Work instruction
Put the lines below into a Markdown table with the columns "No." and "Text": start at the line containing "may create delays, otherwise it usually takes" and stop after the line containing "possesses qualifications and practical". Number each row, skip any blank lines, and include nothing else.

Records for the task
###
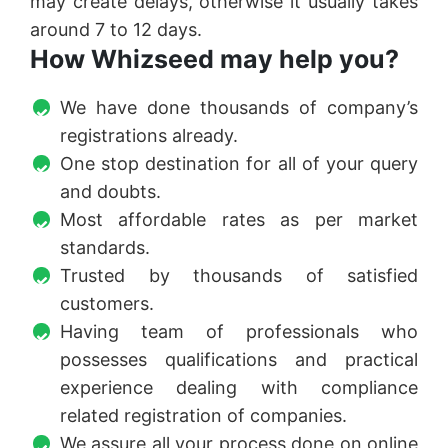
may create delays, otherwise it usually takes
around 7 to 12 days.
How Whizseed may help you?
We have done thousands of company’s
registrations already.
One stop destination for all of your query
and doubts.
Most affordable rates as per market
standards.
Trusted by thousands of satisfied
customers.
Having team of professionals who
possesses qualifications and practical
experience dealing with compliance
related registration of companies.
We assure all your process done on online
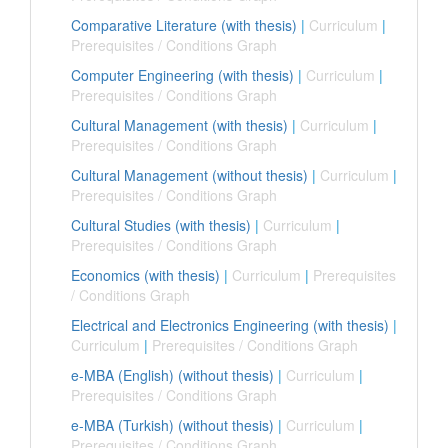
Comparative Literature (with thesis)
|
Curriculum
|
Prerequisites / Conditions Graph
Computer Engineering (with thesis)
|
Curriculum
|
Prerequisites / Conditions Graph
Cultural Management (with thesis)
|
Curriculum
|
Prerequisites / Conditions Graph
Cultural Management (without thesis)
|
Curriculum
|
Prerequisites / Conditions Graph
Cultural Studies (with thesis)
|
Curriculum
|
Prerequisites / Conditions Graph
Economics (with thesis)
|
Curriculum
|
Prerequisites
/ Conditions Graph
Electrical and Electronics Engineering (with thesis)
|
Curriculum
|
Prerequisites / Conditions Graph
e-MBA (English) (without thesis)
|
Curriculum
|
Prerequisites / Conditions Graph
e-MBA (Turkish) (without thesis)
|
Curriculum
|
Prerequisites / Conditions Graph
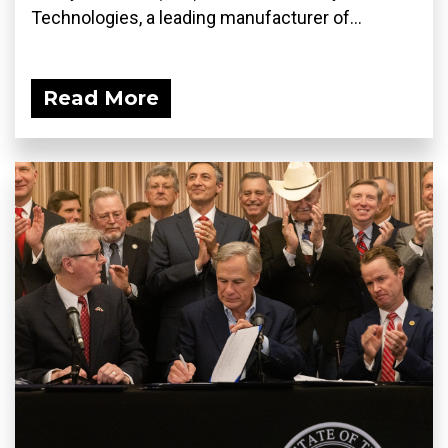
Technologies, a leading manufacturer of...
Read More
###
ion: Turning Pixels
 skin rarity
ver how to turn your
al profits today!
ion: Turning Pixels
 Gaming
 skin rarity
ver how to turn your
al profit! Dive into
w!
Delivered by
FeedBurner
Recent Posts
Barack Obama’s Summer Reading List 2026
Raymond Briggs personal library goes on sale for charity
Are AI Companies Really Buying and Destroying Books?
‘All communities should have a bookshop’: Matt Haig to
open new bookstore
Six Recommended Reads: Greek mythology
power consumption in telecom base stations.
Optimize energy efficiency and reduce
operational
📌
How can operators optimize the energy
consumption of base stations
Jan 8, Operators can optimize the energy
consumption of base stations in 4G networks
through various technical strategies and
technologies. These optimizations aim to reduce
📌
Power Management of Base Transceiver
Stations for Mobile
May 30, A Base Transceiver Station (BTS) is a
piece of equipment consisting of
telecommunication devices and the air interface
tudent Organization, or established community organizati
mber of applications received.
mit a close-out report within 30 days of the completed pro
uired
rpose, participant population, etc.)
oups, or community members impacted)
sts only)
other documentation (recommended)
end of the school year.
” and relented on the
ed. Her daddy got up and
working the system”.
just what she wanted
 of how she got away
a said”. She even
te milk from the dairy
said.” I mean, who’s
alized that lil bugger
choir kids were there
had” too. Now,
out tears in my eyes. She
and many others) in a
###
Problem solution
| No. | Text |
|---|---|
| 1 | may create delays, otherwise it usually takes |
| 2 | around 7 to 12 days. |
| 3 | How Whizseed may help you? |
| 4 | We have done thousands of company’s |
| 5 | registrations already. |
| 6 | One stop destination for all of your query |
| 7 | and doubts. |
| 8 | Most affordable rates as per market |
| 9 | standards. |
| 10 | Trusted by thousands of satisfied |
| 11 | customers. |
| 12 | Having team of professionals who |
| 13 | possesses qualifications and practical |